Estos días acusan a Roman Polanski de haber utilizado su visión del J’accuse de Emile Zola como un modo de autocomplacencia y justificación del juicio público que sobrevuela su cabeza desde el “destierro” vivido de Estados Unidos. Un modo como otro cualquiera de alimentar la polémica para ensalzar o defenestrar un film, El oficial y el espía en esta ocasión, cuando todo director llega a un momento en que, casi sin darse cuenta, se busca en sus propias imágenes ante algún ataque neurasténico de “creacionitis-repetitiva”.
Sin poder opinar de su último trabajo, sí utilizaba precisamente Basada en hechos reales para recrear esa imagen perdida de autor que no conecta con su vitalidad creativa, y puede resultar lógico que el agotamiento sea parte del cine de un director, cuando ya ha probado las mieles de todo tipo de géneros y situaciones.

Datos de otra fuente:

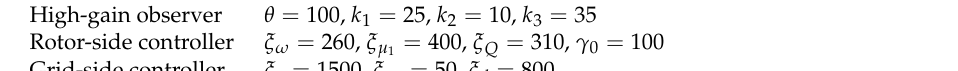
Table 3. Sensorless finite-time controllers’ parameters.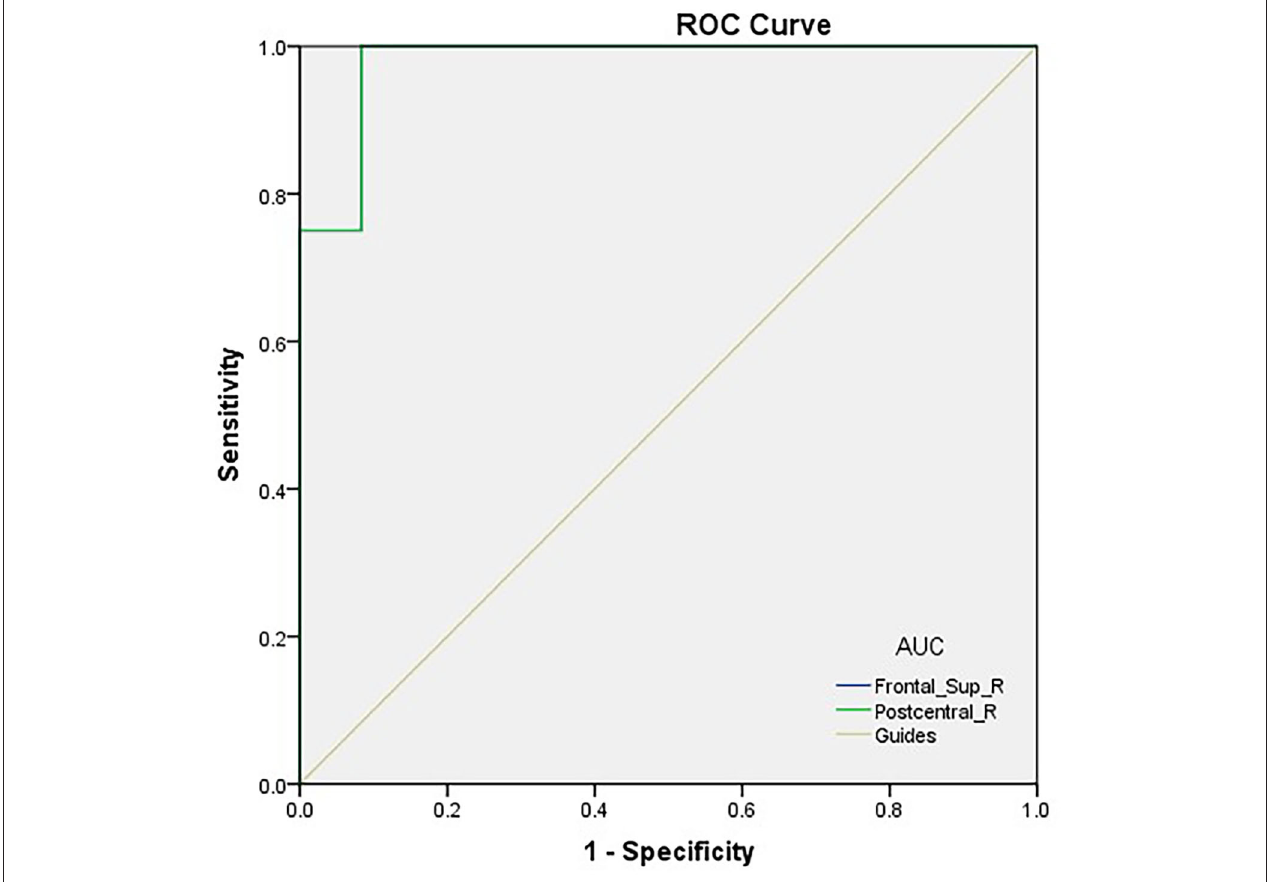
FIGURE 2 | ROC curve analysis of the PerAF values for altered brain regions. ROC curve analysis of the PerAF values for altered brain regions. The area under the ROC curve of the right dorsolateral superior frontal gyrus was 0.979 ( P < 0.0001; 95% CI: 0.931–1.000); the area under the ROC curve of the right posterior central gyrus was 0.979 ( P < 0.0001; 95% CI: 0.931–1.000). ROC, receiver operating characteristic; PerAF, percent amplitude of fluctuation; AUC, area under the curve.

Aunque en el drama y el thriller haya conseguido obras intensísimas y visualmente arrolladoras, Polanski también ha tenido sus escarceos con el humor, y todo ser inquieto aprecia el absurdo por encima de todas las cosas. Así que en los 70, agarró bien fuerte el imaginario de Alicia en el País de las Maravillas, lo convirtió en confeti, y como si fuese polvo de estrellas decidió soliviantar su carrera con ¿Qué?
Y… ¿qué fue lo que compró Carlo Ponti, la abstracción del humor o las tetas de Sydne Rome? Poco importa porque de ambos aspectos hay mucho por ver. ¿Qué? se resuelve a través de los ojos vouyeristas con los que seguimos constantemente a Nancy, la inocente joven americana que aterriza inesperadamente en una especie de bucle atemporal formado por pasillos, dormitorios y terrazas. Así, Polanski encierra de nuevo una de sus historias en territorio acotado —los planos habitables son su mejor arma, como si de un buen agorafóbico basado en la cinefilia se tratara— y pierde a su protagonista en una especie de villa, a simple vista idílica, cuyo contenido resultará siempre del todo inesperado, aderezado con inmensas e inclasificables obras de arte.

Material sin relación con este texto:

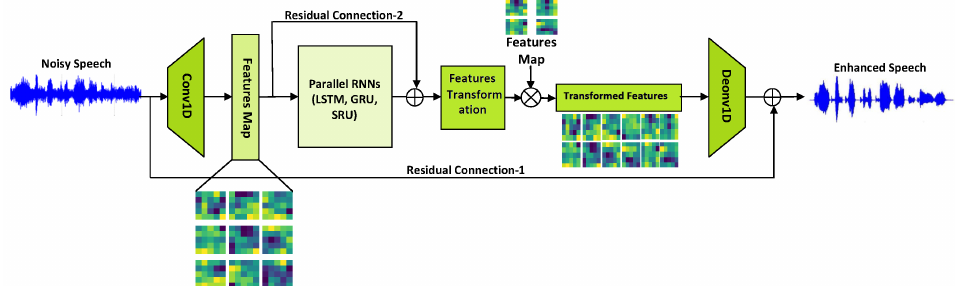
Figure 2. Architecture of the proposed E2E model. It integrates 1D-CNN with bidirectional RNNs: Long Short-Term Memory (LSTM), Gated Recurrent Unit (GRU), Simple Recurrent Unit(SRU). There are two residual connections; (i) adding recurrent net input to recurrent net output and (ii) adding input to the Deconv-1D layer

Con un toque machista incontenible, no importa lo justificado que resulte para su argumento, Nancy es siempre el objeto sobre el que solventar todo tipo de situaciones rocambolescas. Ella pierde la ropa al ritmo en el que la historia pierde un posible sentido, adaptándose a la sorpresa que le deparará tras cada puerta. Polanski juega con la repetición autoconsciente (en todo momento su protagonista es consciente de experimentar situaciones ya vividas) como juego directo con ese conejo (aquí invisible) que mide el tiempo para Alicia. También se reserva uno de los papeles en el film, enfrentándose directamente con un Marcello Mastroianni desatado, caprichoso y lleno de furia interpretativa, siendo ellos solo algunos de los que miran con ojos golosos a la joven.

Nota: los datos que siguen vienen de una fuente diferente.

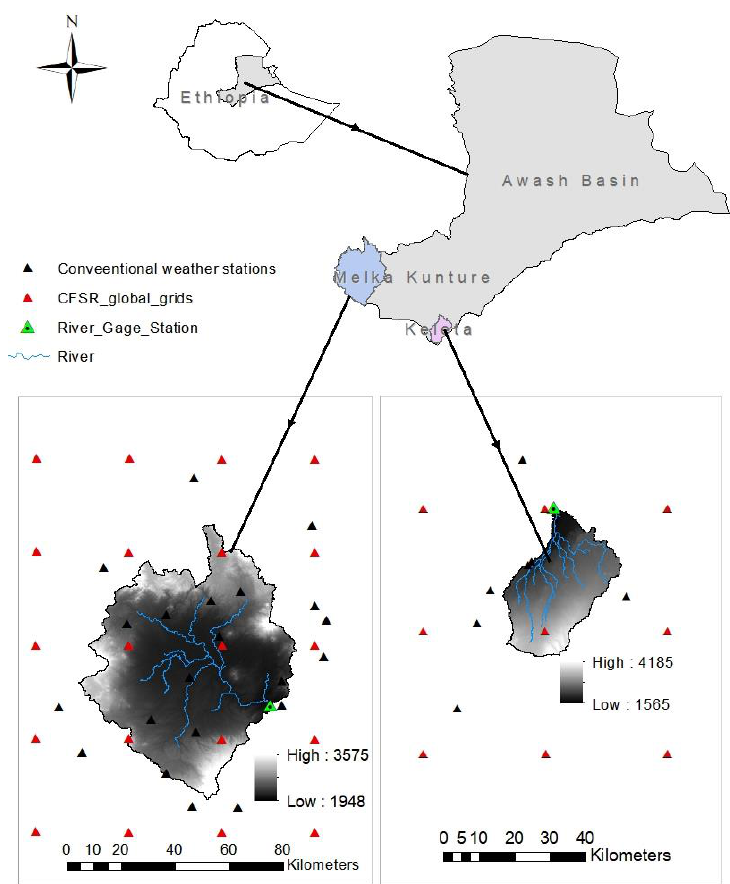
Figure 1. Map of Melka Kunture ( left ) and Keleta ( right ) sub-basins with conventional weather stations, Climate Forecast System Reanalysis (CFSR) grids, river gauge stations, digital elevation maps (DEM), and river networks.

Quizá la gracia radica en la insolencia que se aplica a la naturalidad de los detalles más nimios. Es decir, no es la desnudez tanto un atractivo gratuito como un conducto por el que ofrecer situaciones absurdas que van resolviendo el film; tampoco importa la motivación de permanecer en ese lugar todos los presentes, como el juego que ofrecen sus escuetos e inesperados encuentros. Estamos ante la ópera bufa definitiva de Roman Polanski, el tipo que tan poco en serio se toma a si mismo, que en esta ocasión mide sus fuerzas con la risa floja del personal, considerando que la complejidad del chiste y su absoluta abstracción son una golosina para el intelecto.
Aunque los tics esenciales de Polanski están presentes y es fácil reconocerle en el film —además de por su ya citada presencia frente a las cámaras—, ¿Qué? es una pequeña rara avis en su filmografía que demuestra la elasticidad creativa (sí, esa de la que dudaba en sus últimos trabajos) que posee y que suele imperar a cualquier reto cinéfilo que se le presente delante, focalizando la película en lo que es: una película. ¿Qué? Pues eso, una película.